RECORD EXCERPTS:
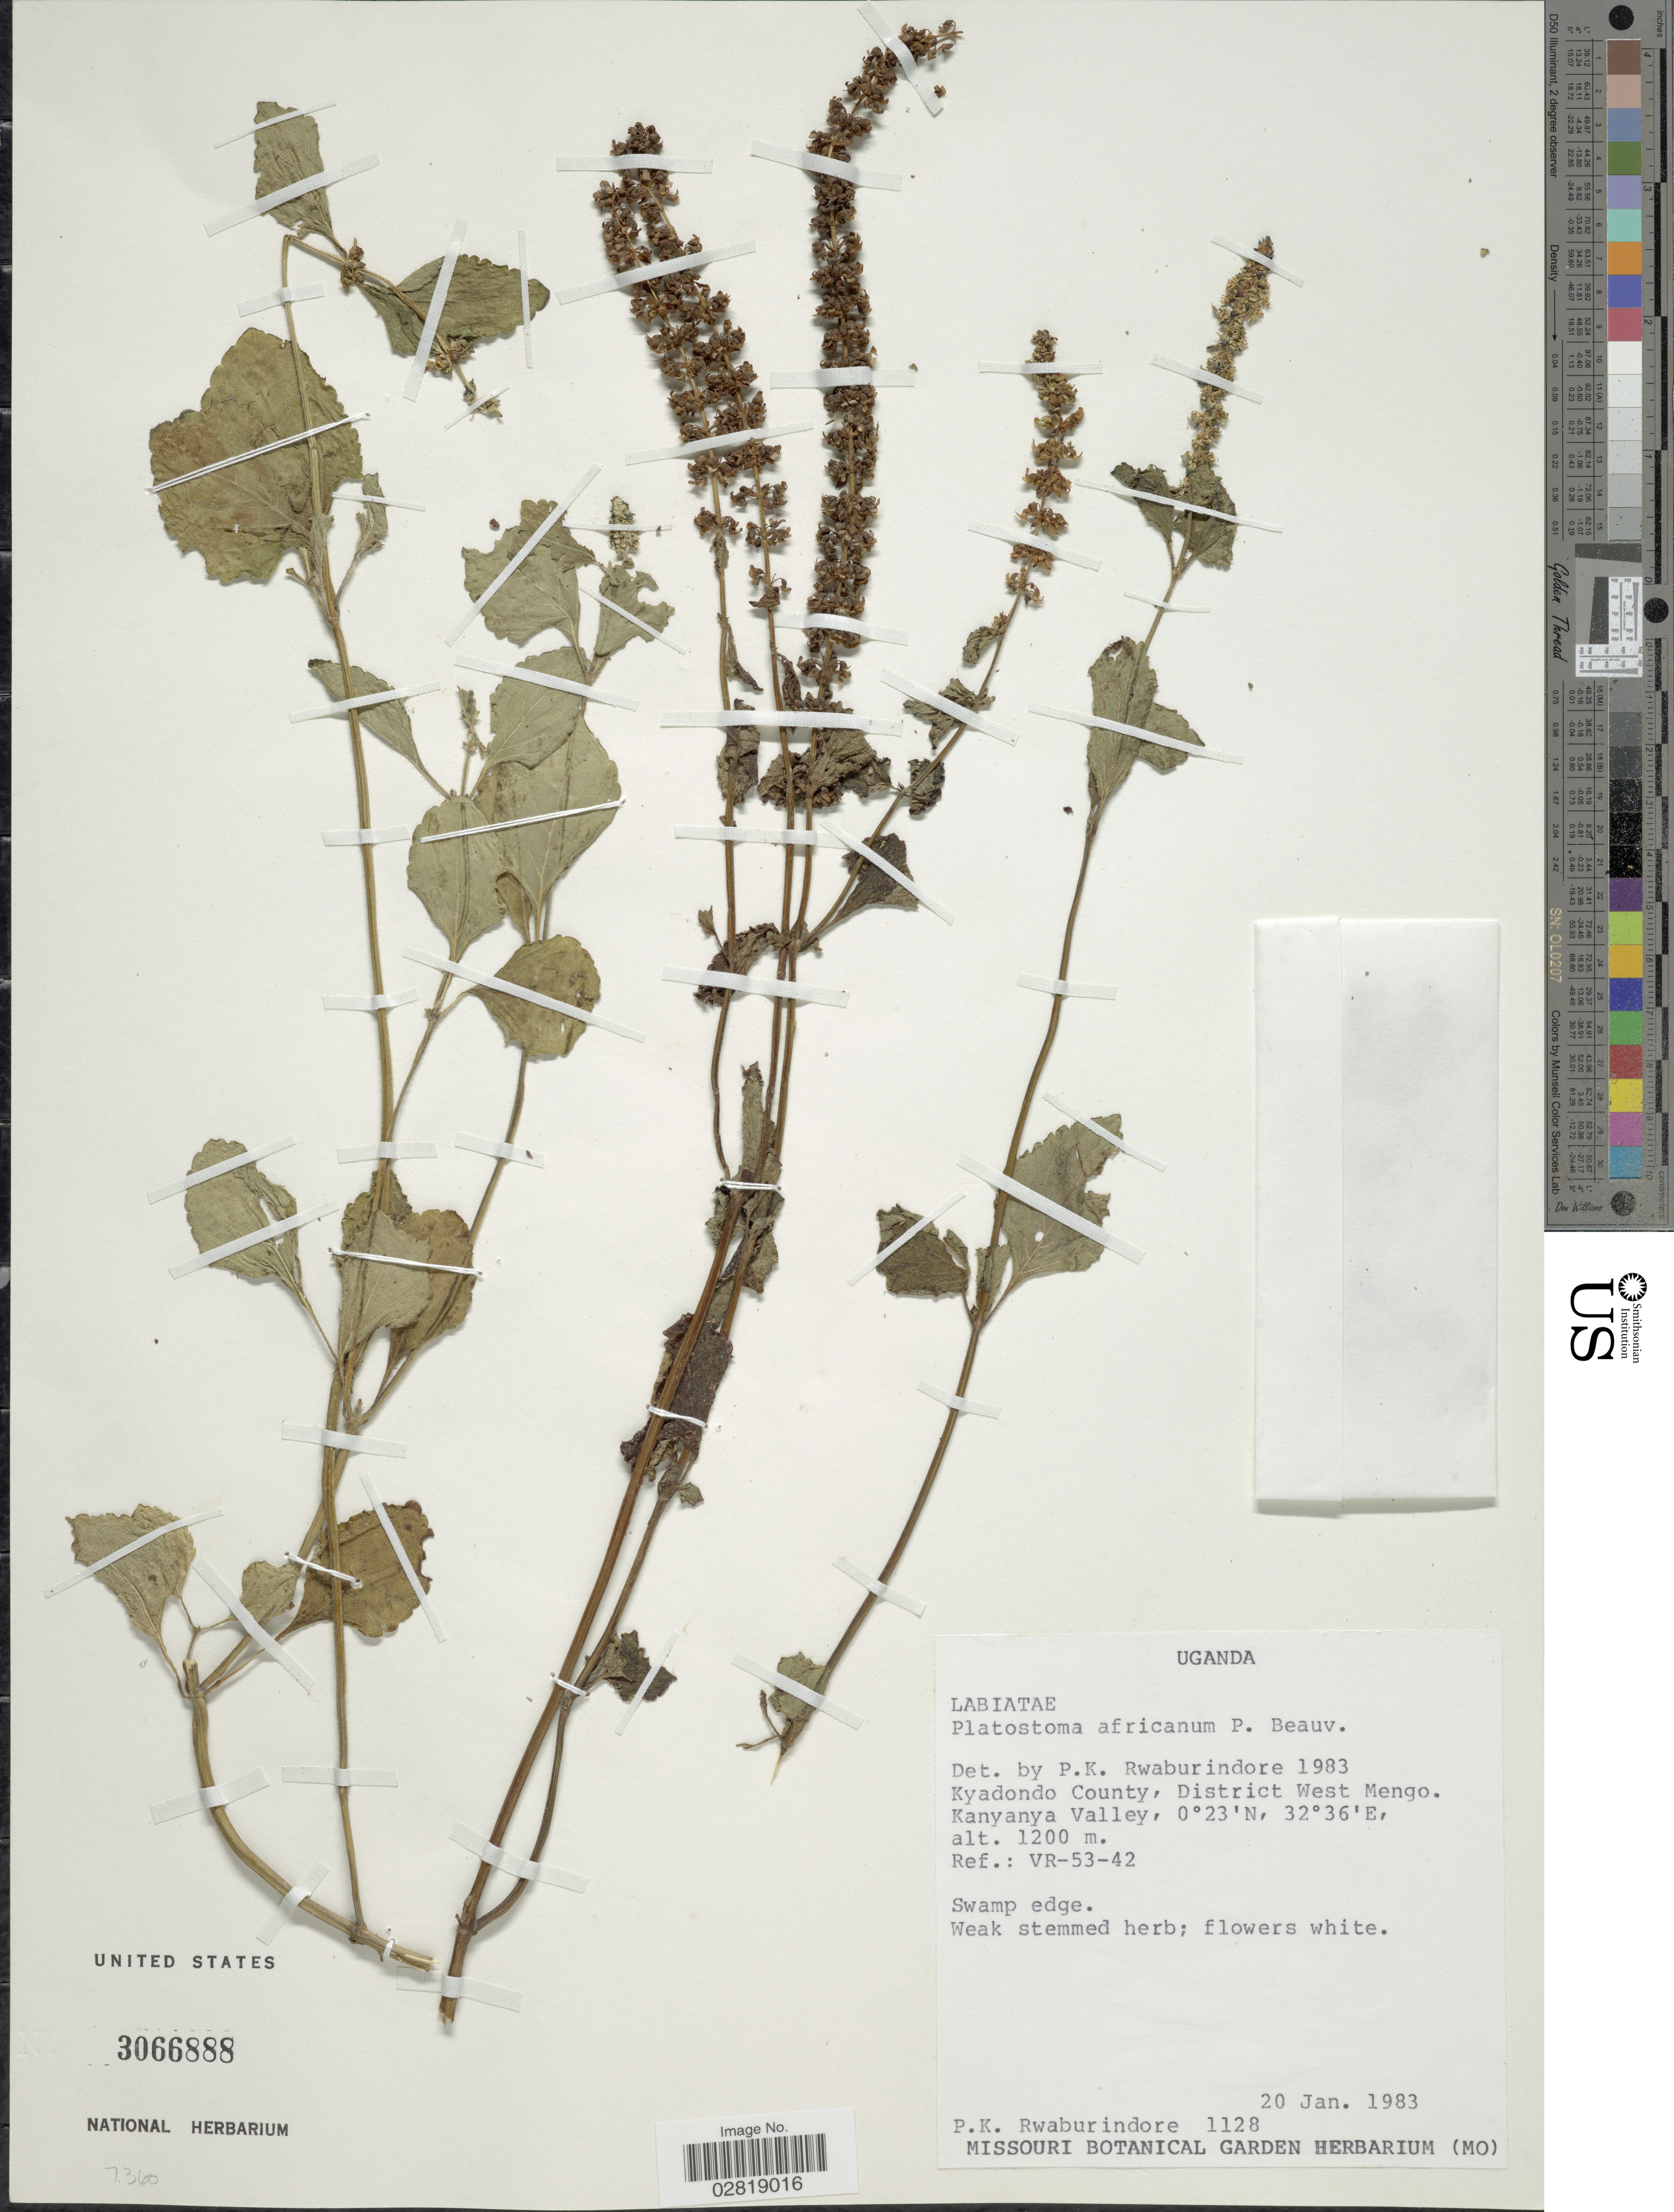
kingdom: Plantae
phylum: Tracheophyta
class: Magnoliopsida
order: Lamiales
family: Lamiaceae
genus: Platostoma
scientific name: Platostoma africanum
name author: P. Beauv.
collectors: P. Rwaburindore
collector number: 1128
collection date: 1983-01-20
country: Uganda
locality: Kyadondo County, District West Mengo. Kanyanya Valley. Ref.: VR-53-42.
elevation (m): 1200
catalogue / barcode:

BRIEF: Rewrite the part of the entries that opens with the line containing "class: Magnoliopsida" and runs through the end of the entries, swapping "locality" for "site" and leaving everything else unchanged.

SOLUTION TO THIS EXERCISE:
class: Magnoliopsida
order: Lamiales
family: Lamiaceae
genus: Platostoma
scientific name: Platostoma africanum
name author: P. Beauv.
collectors: P. Rwaburindore
collector number: 1128
collection date: 1983-01-20
country: Uganda
site: Kyadondo County, District West Mengo. Kanyanya Valley. Ref.: VR-53-42.
elevation (m): 1200
catalogue / barcode:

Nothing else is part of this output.